BGH: Zum Ausgleichsanspruch des Komissionsagenten entsprechend § 89b HGB und zum Zugriff auf den Kundenstamm bei einem weitgehend anonymen stationären Massengeschäft

von Marcus Beckmann

BGH Urteil vom 21. Juli 2016 I ZR 229/15 HGB §§ 89b, 383 Abs. 1, § 384 Abs. 2, § 392 Abs. 1 und 2, § 396Leitsätze des BGH:

a) Ein Vertrag ist als Kommissionsagenturvertrag zu qualifizieren, wenn ein Unternehmer einen anderen gegen Zahlung einer Provision damit beauftragt, ständig von ihm gelieferte, jedoch dem Beauftragten nicht übereignete Ware im eigenen Namen auf Rechnung des Unternehmers zu veräußern, und eine Abtretung der Forderungen aus der Veräußerung der Waren an den Unternehmer vereinbart ist.

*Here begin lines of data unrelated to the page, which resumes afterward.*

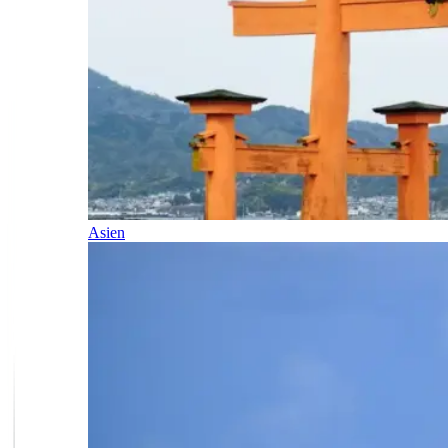
Asien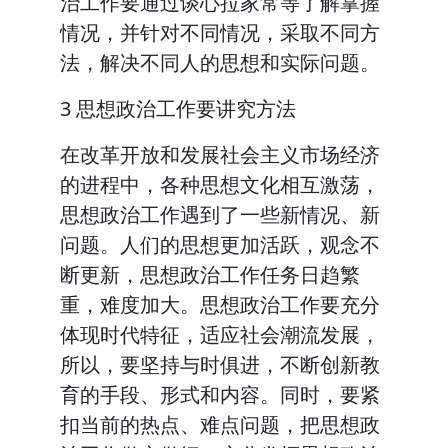
治工作要通过谈心拉家常等了解掌握
情况，并针对不同情况，采取不同方
法，解决不同人的思想和实际问题。
3 思想政治工作要讲究方法
在改革开放和发展社会主义市场经济
的进程中，各种思想文化相互激荡，
思想政治工作遇到了一些新情况、新
问题。人们的思想更加活跃，观念不
断更新，思想政治工作任务日趋繁
重，难度加大。思想政治工作要充分
体现时代特征，适应社会潮流发展，
所以，要坚持与时俱进，不断创新教
育的手段、形式和内容。同时，要紧
扣当前的热点、难点问题，把思想政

b) Dem Kommissionsagenten steht bei Beendigung des Kommissionsagenturvertrags in entsprechender Anwendung von § 89b HGB ein Ausgleichsanspruch gegen den Kommittenten zu, wenn er in dessen Absatzorganisation eingebunden ist und ihm bei Beendigung des Vertragsverhältnisses den Kundenstamm zu überlassen hat ...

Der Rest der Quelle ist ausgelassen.